We are familiar with the ESPP, the Registration Statement, the Amended and Restated Certificate of Incorporation of the Company and the Amended and Restated By-Laws of the Company and the resolutions of the Board of Directors of the Company relating to the ESPP and the Registration Statement. We have examined such records, documents and questions of law, and have satisfied ourselves as to such matters of fact, as we have considered relevant and necessary as a basis for the opinions set forth herein. We have assumed the authenticity of all documents submitted to us as originals, the genuineness of all signatures, the legal capacity of all natural persons and the conformity with the original documents of any copies thereof submitted to us for our examination.

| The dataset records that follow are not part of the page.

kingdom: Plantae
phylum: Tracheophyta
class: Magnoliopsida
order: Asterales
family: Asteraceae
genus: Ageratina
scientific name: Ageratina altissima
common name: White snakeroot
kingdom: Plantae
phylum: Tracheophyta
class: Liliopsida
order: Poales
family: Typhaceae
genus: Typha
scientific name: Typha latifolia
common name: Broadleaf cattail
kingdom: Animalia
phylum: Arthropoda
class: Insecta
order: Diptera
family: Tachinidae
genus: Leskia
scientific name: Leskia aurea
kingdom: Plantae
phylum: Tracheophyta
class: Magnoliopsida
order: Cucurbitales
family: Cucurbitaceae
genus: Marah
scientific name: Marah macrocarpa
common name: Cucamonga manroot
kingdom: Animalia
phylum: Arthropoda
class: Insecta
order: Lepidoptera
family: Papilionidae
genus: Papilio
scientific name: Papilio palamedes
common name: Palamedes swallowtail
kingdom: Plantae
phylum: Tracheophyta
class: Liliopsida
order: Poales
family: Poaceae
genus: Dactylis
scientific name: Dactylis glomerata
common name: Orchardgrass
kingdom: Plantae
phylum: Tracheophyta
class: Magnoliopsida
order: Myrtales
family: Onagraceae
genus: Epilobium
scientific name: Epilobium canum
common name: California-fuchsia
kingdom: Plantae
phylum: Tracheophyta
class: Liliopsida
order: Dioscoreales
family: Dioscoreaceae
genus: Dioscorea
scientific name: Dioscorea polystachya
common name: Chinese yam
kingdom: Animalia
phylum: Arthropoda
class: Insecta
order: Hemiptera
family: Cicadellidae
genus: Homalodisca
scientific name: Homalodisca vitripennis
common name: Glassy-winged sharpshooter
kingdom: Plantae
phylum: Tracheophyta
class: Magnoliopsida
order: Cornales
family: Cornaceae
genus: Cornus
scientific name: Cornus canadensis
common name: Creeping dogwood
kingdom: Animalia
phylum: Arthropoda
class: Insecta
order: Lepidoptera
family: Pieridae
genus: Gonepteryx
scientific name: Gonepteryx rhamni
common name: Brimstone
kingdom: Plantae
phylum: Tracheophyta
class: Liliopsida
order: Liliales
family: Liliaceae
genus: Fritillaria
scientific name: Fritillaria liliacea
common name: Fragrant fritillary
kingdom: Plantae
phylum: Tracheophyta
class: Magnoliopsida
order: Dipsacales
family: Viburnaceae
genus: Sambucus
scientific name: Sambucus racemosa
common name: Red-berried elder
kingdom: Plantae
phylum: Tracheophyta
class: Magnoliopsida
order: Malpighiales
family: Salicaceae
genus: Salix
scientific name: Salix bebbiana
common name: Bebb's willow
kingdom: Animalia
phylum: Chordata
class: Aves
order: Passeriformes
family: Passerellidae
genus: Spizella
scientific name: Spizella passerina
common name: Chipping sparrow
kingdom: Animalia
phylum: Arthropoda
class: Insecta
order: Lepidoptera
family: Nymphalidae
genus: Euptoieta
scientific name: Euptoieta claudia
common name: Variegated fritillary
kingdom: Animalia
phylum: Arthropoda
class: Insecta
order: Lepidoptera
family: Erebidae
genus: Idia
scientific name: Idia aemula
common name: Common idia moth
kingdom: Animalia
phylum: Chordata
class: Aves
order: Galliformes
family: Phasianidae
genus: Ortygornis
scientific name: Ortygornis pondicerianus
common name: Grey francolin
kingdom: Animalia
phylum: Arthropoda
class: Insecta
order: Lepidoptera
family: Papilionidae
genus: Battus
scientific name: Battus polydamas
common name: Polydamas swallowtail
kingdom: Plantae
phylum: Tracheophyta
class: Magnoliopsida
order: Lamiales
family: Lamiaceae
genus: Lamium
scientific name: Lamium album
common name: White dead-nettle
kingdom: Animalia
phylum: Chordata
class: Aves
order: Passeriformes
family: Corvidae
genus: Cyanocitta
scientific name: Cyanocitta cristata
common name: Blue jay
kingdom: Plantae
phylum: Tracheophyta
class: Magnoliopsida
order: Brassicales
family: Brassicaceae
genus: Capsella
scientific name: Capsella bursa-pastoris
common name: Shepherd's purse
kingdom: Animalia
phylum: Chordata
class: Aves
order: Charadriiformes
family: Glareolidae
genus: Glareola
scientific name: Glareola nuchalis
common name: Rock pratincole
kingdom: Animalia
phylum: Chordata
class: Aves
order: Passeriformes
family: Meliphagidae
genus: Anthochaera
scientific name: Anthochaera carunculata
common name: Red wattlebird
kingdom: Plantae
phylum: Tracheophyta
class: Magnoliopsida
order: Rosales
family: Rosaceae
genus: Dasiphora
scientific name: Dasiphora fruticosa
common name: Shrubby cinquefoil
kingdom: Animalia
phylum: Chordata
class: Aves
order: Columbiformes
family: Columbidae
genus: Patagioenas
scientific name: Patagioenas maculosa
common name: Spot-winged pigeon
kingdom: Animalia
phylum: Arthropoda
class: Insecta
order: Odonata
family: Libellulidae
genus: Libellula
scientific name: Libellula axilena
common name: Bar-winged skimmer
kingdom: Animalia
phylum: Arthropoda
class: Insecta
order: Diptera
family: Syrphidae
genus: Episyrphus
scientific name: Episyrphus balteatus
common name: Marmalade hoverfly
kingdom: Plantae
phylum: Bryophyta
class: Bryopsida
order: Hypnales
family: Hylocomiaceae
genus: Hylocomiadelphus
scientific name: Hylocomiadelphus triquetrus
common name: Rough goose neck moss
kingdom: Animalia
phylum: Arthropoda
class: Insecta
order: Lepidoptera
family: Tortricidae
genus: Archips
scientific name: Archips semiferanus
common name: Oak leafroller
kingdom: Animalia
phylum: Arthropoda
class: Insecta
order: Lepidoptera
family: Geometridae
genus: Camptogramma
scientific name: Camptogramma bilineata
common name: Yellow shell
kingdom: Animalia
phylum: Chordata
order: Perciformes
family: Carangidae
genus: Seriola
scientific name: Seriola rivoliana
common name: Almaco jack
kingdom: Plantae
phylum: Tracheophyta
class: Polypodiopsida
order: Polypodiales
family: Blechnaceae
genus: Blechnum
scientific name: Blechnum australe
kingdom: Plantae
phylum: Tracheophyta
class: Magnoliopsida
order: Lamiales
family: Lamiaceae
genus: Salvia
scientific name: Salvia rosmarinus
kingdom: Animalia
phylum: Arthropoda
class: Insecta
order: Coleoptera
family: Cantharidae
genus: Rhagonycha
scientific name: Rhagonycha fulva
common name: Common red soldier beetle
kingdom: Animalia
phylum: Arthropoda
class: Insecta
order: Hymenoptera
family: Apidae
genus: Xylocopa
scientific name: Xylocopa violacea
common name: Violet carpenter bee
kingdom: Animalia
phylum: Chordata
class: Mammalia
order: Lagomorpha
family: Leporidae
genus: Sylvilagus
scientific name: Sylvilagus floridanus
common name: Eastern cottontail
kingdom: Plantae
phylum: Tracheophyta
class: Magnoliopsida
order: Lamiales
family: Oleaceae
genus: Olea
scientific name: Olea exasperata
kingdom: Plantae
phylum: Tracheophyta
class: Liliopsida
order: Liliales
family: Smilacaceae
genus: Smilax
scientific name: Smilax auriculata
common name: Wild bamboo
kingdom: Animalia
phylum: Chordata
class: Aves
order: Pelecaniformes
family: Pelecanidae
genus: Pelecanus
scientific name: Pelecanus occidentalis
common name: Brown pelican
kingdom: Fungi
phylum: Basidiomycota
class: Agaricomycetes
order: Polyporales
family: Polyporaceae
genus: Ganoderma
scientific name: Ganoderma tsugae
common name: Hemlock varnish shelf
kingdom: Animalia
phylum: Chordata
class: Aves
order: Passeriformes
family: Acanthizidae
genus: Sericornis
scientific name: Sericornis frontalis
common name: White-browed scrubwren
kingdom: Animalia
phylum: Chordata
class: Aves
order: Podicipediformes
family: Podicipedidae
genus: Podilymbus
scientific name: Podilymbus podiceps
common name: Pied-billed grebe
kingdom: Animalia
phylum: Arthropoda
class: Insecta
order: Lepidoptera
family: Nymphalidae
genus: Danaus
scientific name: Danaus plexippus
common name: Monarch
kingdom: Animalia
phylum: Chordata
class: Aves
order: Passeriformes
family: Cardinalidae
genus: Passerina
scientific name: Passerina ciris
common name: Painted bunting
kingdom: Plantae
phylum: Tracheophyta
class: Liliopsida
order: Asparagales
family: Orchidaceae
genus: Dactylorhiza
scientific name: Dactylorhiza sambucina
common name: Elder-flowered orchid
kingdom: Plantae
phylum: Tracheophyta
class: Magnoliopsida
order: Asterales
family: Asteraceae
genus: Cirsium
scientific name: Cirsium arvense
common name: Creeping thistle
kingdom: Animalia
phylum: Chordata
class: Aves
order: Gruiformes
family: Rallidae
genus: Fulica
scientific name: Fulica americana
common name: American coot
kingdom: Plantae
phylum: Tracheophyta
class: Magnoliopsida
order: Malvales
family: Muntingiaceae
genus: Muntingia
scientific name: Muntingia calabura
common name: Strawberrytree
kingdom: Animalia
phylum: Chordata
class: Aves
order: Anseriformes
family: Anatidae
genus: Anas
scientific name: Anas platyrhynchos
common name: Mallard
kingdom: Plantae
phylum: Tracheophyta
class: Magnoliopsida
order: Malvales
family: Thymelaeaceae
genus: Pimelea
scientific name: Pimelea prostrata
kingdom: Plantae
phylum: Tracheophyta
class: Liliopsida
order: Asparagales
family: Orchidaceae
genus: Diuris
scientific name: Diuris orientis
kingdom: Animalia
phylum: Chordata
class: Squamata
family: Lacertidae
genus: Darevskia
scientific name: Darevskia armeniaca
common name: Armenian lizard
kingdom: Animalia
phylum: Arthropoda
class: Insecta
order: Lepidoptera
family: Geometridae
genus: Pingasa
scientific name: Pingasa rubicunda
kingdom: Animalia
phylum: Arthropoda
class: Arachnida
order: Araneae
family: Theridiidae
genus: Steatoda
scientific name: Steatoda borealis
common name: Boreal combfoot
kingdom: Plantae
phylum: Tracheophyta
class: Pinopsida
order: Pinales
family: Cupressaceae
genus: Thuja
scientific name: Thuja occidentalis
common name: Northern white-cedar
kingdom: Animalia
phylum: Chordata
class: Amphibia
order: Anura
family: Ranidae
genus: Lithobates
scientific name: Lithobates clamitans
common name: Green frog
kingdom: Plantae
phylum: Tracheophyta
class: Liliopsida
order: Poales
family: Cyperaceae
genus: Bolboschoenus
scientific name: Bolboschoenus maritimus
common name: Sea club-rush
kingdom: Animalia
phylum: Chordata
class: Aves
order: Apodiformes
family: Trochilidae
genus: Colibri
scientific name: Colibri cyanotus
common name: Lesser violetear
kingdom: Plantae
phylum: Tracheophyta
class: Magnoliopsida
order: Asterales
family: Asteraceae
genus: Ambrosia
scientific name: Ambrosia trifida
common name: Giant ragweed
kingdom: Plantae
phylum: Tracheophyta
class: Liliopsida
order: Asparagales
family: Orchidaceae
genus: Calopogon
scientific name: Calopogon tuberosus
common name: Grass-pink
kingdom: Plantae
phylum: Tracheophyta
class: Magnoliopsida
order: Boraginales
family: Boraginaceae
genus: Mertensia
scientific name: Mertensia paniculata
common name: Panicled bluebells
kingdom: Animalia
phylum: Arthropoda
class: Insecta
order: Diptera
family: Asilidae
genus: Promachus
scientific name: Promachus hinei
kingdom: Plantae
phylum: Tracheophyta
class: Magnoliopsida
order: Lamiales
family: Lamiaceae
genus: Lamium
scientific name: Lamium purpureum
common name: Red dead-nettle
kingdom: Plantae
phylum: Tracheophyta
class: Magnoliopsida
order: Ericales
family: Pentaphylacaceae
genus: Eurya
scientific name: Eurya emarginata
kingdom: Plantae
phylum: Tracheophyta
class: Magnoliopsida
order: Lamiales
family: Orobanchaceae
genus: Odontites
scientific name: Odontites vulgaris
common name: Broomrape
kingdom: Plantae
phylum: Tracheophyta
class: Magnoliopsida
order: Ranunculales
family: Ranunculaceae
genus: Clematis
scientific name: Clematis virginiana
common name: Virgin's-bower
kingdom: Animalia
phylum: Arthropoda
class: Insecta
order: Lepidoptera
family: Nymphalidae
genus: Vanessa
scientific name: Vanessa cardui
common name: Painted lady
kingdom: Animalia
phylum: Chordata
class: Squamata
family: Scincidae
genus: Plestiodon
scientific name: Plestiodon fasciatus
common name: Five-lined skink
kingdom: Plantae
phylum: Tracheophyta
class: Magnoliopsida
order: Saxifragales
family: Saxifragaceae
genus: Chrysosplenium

Based upon the foregoing, we are of the opinion that:
1. The Company is a corporation validly existing under the laws of the State of Delaware.
2. Each Share will be legally issued, fully paid and non-assessable when (i) the Registration Statement, as finally amended, shall have become effective under the Securities Act; (ii) the shareholders of the Company shall have approved the ESPP; and (iii) such Share shall have been duly issued against receipt of the agreed consideration therefor in accordance with the ESPP.
We do not find it necessary for the purposes of this opinion letter to cover, and accordingly we express no opinion as to, the application of the securities or blue sky laws of the various states or the District of Columbia to the issuance and sale of the Shares.
This opinion letter is limited to the laws of the State of Delaware.